Today, 1 out of 5 kids aged 8 to 11 and 7 out of 10 children aged 12 to 15 own a social media profile. Moreover, it is clear that every teenager has a thriving social media life. When you look at it, the digital saturation of things isn’t too gruesome to look at.
The kids who are connected to the internet are still learning a skill; you can call them skilled in a cultural language and hope they will be using it for their communication and career in later years. Kids will come across technology in their classroom, but it has not yet been proven that in-school computer usage can increase test scores.
Technology is here to stay, and therefore it is up to parents and guardians to decide how to guide their children through these hazardous waters. There are some things parents should discuss with their kids, and these need to be followed without fail if children are to be safe online.
There should be no exposure of personal information. Personal information needs to stay private at all times. This includes things like phone numbers, age, name, residential address. It has also been suggested that before becoming online ‘friends’ with someone, people need to research this person and find out more about his or her background.

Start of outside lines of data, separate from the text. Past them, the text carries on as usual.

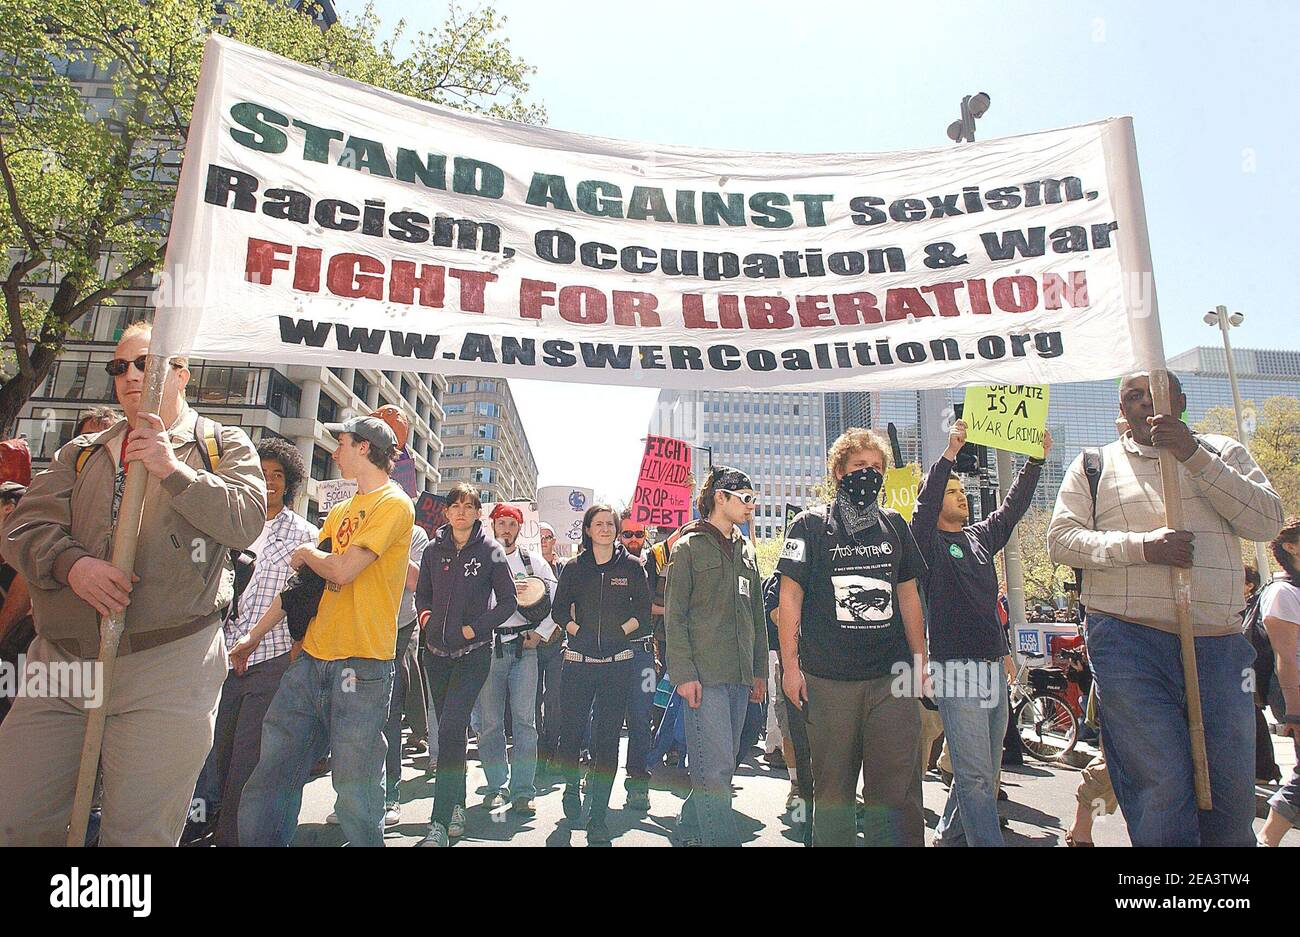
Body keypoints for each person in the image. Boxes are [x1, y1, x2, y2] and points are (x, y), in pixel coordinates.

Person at [0, 321, 267, 846]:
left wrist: (173, 469)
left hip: (167, 664)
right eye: (118, 367)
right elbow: (22, 529)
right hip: (62, 664)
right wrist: (72, 565)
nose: (129, 376)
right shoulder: (80, 451)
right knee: (18, 817)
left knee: (138, 835)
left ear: (181, 372)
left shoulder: (222, 444)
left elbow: (246, 520)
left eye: (144, 362)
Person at [1047, 371, 1284, 847]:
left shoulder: (1223, 452)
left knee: (1229, 784)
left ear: (1179, 400)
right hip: (1130, 642)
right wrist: (1141, 548)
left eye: (1152, 393)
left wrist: (1193, 456)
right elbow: (1061, 539)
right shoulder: (1095, 464)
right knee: (1158, 779)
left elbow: (1266, 521)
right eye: (1131, 396)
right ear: (1121, 409)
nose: (1142, 403)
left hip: (1217, 642)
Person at [236, 410, 413, 847]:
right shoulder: (340, 511)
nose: (334, 451)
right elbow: (303, 588)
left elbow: (344, 569)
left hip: (362, 665)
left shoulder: (394, 504)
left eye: (342, 443)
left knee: (354, 787)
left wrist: (307, 552)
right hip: (312, 659)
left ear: (364, 448)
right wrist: (254, 637)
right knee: (272, 772)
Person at [778, 429, 927, 847]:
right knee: (832, 795)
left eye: (877, 468)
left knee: (897, 794)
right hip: (829, 682)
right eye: (860, 467)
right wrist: (791, 668)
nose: (870, 475)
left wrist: (921, 662)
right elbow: (790, 596)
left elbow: (909, 595)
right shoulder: (809, 525)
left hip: (891, 681)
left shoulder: (895, 525)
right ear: (839, 471)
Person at [911, 419, 1052, 847]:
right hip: (956, 671)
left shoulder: (978, 538)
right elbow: (922, 507)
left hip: (993, 669)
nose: (961, 497)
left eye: (962, 491)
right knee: (973, 777)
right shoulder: (925, 542)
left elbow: (1010, 510)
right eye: (952, 493)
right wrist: (949, 455)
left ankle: (947, 835)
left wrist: (1035, 463)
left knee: (986, 772)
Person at [191, 438, 317, 847]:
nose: (268, 483)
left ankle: (232, 838)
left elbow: (302, 598)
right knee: (215, 756)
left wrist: (292, 649)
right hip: (218, 656)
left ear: (291, 482)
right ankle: (208, 825)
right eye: (261, 474)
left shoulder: (303, 533)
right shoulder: (225, 524)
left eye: (278, 476)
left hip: (271, 659)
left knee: (248, 760)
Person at [666, 467, 767, 847]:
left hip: (740, 676)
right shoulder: (687, 547)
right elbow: (674, 618)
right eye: (744, 497)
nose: (750, 506)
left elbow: (756, 616)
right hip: (704, 676)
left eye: (753, 499)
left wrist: (760, 673)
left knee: (719, 765)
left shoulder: (747, 550)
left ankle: (690, 828)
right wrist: (684, 674)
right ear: (719, 498)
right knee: (716, 767)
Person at [415, 483, 516, 847]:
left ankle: (439, 823)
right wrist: (427, 622)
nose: (460, 511)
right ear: (445, 513)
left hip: (474, 654)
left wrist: (475, 628)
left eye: (468, 506)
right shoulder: (431, 550)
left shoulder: (491, 551)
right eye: (454, 505)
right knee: (450, 731)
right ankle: (457, 802)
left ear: (477, 512)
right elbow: (421, 594)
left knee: (452, 727)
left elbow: (508, 602)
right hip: (435, 654)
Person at [551, 504, 651, 845]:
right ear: (588, 530)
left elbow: (644, 613)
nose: (606, 529)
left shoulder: (634, 568)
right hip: (577, 663)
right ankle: (570, 785)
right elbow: (558, 610)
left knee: (607, 742)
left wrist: (620, 632)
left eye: (611, 524)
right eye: (599, 524)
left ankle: (598, 818)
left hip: (617, 665)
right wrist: (576, 630)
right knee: (571, 735)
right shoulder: (573, 568)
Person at [475, 501, 556, 816]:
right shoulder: (481, 561)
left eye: (512, 524)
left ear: (520, 528)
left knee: (525, 722)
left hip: (525, 650)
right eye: (501, 523)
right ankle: (496, 787)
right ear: (492, 526)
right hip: (490, 648)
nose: (506, 529)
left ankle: (523, 791)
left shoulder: (534, 563)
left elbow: (557, 600)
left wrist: (541, 633)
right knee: (490, 723)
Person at [1259, 518, 1300, 846]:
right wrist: (1294, 714)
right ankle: (1267, 841)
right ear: (1291, 547)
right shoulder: (1282, 593)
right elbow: (1285, 658)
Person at [617, 509, 656, 811]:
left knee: (642, 719)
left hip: (643, 652)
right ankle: (597, 777)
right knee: (604, 716)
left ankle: (638, 782)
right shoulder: (607, 562)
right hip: (610, 652)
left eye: (638, 534)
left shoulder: (657, 562)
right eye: (627, 533)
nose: (633, 539)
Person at [535, 522, 566, 774]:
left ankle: (553, 748)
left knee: (555, 698)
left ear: (554, 540)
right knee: (531, 700)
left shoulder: (564, 567)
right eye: (539, 537)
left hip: (558, 643)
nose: (543, 541)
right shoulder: (527, 564)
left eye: (547, 537)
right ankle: (537, 751)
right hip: (530, 644)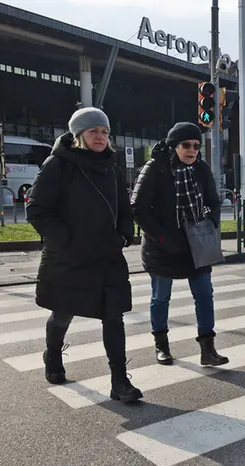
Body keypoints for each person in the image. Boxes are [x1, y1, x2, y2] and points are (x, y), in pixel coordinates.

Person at [26, 107, 142, 402]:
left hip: (107, 255)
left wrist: (125, 233)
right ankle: (53, 354)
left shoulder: (113, 168)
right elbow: (36, 209)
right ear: (79, 136)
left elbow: (124, 209)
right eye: (94, 131)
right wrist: (65, 239)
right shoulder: (58, 165)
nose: (100, 137)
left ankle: (119, 382)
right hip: (70, 257)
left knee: (113, 317)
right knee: (63, 312)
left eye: (104, 132)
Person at [131, 122, 228, 367]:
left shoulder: (201, 169)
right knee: (161, 297)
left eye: (196, 146)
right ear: (174, 146)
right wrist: (162, 237)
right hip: (162, 246)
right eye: (186, 145)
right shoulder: (155, 168)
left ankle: (208, 349)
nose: (192, 151)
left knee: (205, 294)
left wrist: (208, 223)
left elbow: (214, 202)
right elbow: (139, 208)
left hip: (196, 244)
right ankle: (161, 345)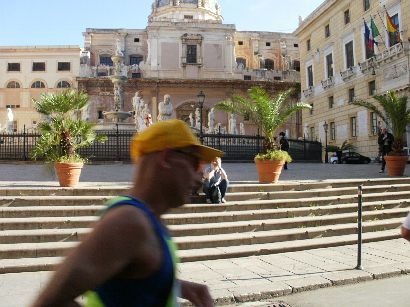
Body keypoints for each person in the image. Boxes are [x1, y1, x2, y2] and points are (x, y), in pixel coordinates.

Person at [31, 119, 221, 307]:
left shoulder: (150, 219)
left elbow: (132, 282)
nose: (200, 177)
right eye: (196, 164)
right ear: (166, 158)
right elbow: (50, 301)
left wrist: (175, 286)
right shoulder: (129, 223)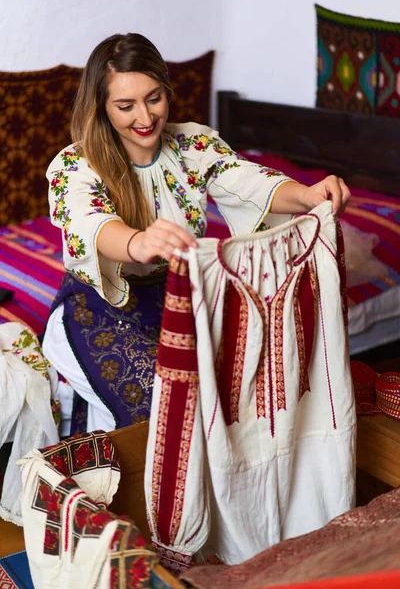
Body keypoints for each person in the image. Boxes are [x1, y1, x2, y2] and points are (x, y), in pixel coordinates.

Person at [42, 33, 351, 437]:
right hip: (98, 307)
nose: (145, 117)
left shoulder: (191, 143)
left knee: (230, 404)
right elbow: (87, 221)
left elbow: (249, 182)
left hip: (176, 301)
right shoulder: (75, 165)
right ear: (101, 108)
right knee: (160, 413)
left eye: (154, 98)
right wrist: (138, 242)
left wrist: (308, 195)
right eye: (125, 105)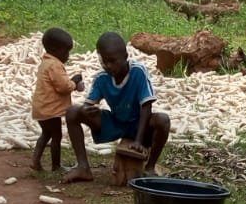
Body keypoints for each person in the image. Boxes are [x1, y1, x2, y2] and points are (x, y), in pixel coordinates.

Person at [63, 32, 169, 183]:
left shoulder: (138, 71)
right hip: (116, 122)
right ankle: (83, 167)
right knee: (73, 112)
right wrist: (87, 109)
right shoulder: (102, 77)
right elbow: (89, 103)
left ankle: (150, 167)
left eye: (113, 61)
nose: (108, 66)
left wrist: (138, 141)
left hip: (139, 124)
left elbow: (146, 107)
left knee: (163, 120)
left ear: (125, 56)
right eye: (104, 61)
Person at [31, 27, 83, 173]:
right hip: (50, 110)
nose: (68, 55)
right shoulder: (55, 65)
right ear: (55, 50)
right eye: (65, 51)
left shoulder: (46, 62)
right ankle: (56, 166)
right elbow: (64, 87)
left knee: (45, 134)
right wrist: (74, 81)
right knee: (56, 137)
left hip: (41, 108)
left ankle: (35, 161)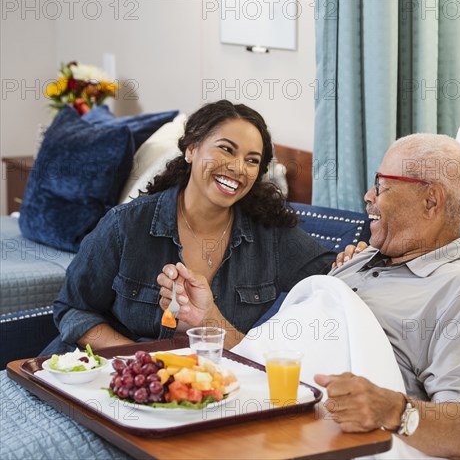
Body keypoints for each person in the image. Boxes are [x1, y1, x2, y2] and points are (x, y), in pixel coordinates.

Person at [161, 133, 460, 459]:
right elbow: (275, 362)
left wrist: (392, 409)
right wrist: (207, 319)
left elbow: (459, 434)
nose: (369, 197)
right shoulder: (357, 260)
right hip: (248, 401)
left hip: (308, 432)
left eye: (381, 186)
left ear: (430, 201)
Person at [41, 100, 338, 355]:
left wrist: (359, 256)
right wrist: (138, 361)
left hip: (211, 391)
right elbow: (72, 308)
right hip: (105, 376)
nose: (238, 168)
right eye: (226, 149)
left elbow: (337, 282)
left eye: (252, 160)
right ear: (192, 149)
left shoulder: (272, 236)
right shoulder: (126, 225)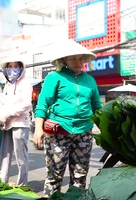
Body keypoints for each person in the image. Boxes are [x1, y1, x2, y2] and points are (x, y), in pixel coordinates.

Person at [33, 39, 102, 197]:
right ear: (63, 60)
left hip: (84, 133)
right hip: (58, 133)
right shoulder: (54, 77)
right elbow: (42, 104)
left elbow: (97, 107)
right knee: (54, 176)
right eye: (73, 58)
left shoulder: (90, 80)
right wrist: (38, 129)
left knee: (80, 177)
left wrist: (106, 129)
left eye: (80, 58)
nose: (78, 62)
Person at [0, 55, 32, 186]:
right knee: (4, 154)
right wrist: (0, 116)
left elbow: (25, 104)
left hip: (20, 124)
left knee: (21, 156)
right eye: (10, 66)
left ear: (21, 68)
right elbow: (3, 103)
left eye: (16, 66)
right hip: (6, 124)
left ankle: (22, 184)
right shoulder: (7, 85)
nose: (13, 69)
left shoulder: (25, 83)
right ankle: (0, 181)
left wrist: (7, 114)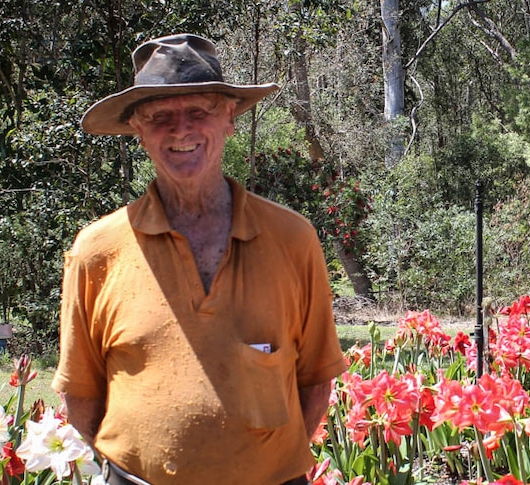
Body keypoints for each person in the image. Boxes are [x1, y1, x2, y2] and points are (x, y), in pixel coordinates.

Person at [51, 33, 347, 485]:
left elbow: (315, 380)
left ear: (229, 117)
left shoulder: (293, 239)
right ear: (137, 130)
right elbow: (82, 396)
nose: (180, 129)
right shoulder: (97, 250)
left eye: (198, 111)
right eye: (159, 117)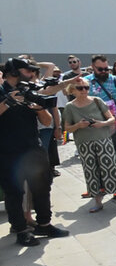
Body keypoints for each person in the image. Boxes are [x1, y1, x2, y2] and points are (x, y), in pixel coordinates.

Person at [0, 59, 69, 245]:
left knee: (42, 188)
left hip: (33, 149)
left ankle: (44, 224)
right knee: (14, 192)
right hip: (8, 153)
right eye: (27, 70)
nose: (31, 74)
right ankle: (21, 230)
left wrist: (39, 109)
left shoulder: (30, 91)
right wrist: (8, 101)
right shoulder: (1, 90)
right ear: (13, 71)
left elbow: (46, 122)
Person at [63, 79, 116, 212]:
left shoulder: (97, 101)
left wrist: (101, 123)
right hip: (84, 143)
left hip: (103, 140)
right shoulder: (69, 107)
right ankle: (97, 201)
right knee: (91, 171)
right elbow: (67, 128)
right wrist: (78, 125)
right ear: (72, 90)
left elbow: (112, 118)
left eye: (86, 87)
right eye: (80, 88)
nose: (84, 90)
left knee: (111, 168)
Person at [84, 55, 116, 175]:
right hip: (92, 127)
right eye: (100, 69)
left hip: (113, 126)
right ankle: (99, 187)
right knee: (94, 157)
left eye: (106, 69)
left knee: (114, 155)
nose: (104, 72)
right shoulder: (85, 82)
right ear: (92, 67)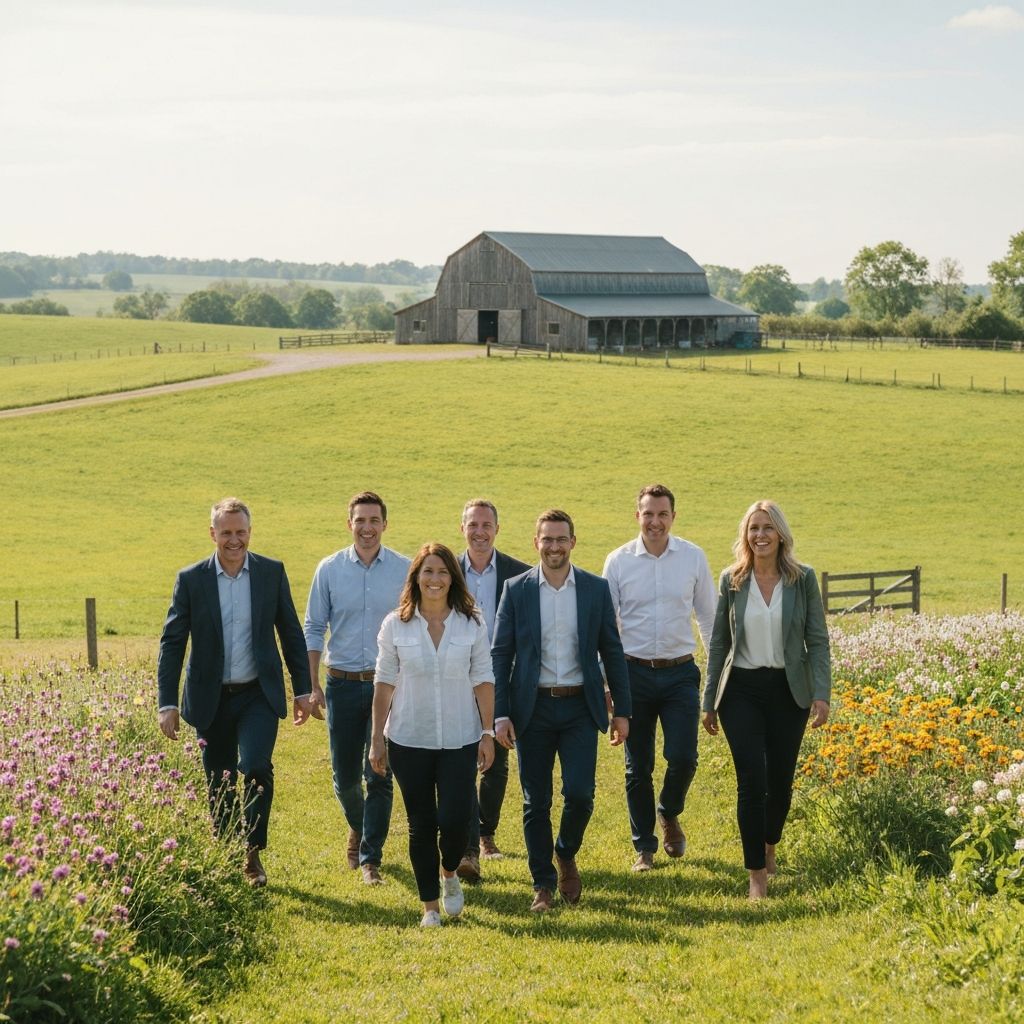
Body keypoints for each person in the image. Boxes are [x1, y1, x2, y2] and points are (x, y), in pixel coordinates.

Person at [157, 497, 319, 887]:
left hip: (257, 694)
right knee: (220, 780)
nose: (234, 540)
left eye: (240, 532)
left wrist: (302, 690)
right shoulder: (192, 579)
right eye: (226, 532)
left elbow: (291, 634)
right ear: (213, 534)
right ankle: (226, 849)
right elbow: (172, 642)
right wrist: (167, 703)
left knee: (256, 767)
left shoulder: (270, 573)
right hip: (210, 698)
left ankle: (251, 854)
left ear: (250, 532)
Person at [492, 509, 632, 912]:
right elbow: (501, 655)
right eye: (547, 539)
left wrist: (622, 710)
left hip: (578, 708)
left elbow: (613, 651)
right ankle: (543, 884)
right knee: (535, 801)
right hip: (531, 709)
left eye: (561, 539)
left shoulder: (594, 588)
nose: (554, 546)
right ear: (536, 543)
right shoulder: (516, 590)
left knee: (581, 795)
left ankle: (565, 850)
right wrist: (500, 713)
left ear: (573, 542)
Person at [701, 500, 831, 900]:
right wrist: (709, 700)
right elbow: (719, 642)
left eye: (767, 528)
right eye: (754, 528)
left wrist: (821, 694)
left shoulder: (802, 578)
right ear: (746, 534)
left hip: (788, 690)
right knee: (750, 781)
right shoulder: (732, 579)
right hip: (740, 690)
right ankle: (756, 874)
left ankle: (770, 842)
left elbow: (818, 640)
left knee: (780, 783)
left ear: (780, 534)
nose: (760, 535)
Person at [368, 543, 496, 927]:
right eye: (427, 572)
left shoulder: (471, 622)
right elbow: (384, 682)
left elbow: (483, 679)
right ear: (416, 578)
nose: (435, 579)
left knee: (456, 819)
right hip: (408, 739)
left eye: (442, 572)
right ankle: (429, 908)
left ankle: (450, 872)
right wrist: (377, 738)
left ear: (452, 578)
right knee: (421, 823)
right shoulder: (396, 624)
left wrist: (487, 733)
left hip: (460, 738)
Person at [603, 484, 716, 872]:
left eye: (662, 514)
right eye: (648, 514)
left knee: (684, 757)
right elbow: (607, 628)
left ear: (673, 517)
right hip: (632, 673)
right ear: (637, 516)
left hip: (680, 672)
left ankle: (669, 811)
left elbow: (708, 618)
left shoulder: (692, 557)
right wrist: (609, 683)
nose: (655, 522)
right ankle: (645, 848)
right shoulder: (617, 562)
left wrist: (716, 678)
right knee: (638, 766)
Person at [304, 491, 410, 885]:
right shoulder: (329, 570)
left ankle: (370, 858)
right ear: (349, 524)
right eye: (360, 520)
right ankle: (361, 825)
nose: (367, 528)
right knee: (345, 777)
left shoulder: (404, 569)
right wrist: (311, 684)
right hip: (342, 685)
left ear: (385, 524)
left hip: (388, 686)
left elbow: (413, 625)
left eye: (374, 520)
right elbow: (314, 627)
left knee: (378, 772)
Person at [455, 499, 531, 883]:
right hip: (456, 678)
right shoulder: (446, 570)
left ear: (497, 530)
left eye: (487, 525)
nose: (480, 532)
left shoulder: (519, 574)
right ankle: (469, 844)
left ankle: (485, 834)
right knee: (461, 759)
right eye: (473, 525)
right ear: (462, 528)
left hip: (502, 680)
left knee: (496, 761)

One should always look for mutual friends when connecting to new people over social media. Whereabouts shouldn’t be shared too easily either. It is known that children and especially teens love to share their photos on social media.
With sites like Instagram and Snapchat booming along, there are a lot of scandals that can and do arise. This includes the major problem of ‘sexting’ where nude photos of teenagers can circulate the internet. Kids and teenagers need to remember that whatever they share online stays online. Once you share nude selfies, it is going to stay forever.
Kids should exercise basic forms of security when using screen-names and passwords. They need to use a different moniker which is not related to their names or acquaintances at all. Emails and websites shouldn’t be shared with anyone online.
Bill Horne, The Telecom Digest Moderator, suggests that people should turn on encryption on their Wi-Fi to increase their security.
Most parents are concerned about the screen time their kids are getting. Perhaps instead of being too focused on that, parents should try to steer their kids towards other things like playing creative games such as Minecraft, and preventing them from watching endless and sometimes questionable videos on YouTube.
The top concern of parents should be that their child might experience cyber-bullying. You must always keep a tab on what sites are being visited by your child and how these can affect your kids. It is necessary to know who they are talking to. Always screen your kids’ friends to avoid them interacting with paedophiles.
Parents should set a difficult password so that their kids can’t access it all the time. Passwords are important for kids as they should not have any financial information. Moreover, passwords protect privacy when the digital security has been compromised.
Older kids often share their passwords online, and it only takes a few more steps to figure out certain personal information about themselves as well as their family.
Online safety is a very important topic to be discussed among all parents for their kids’ safety. People can get connected to the internet in many different ways.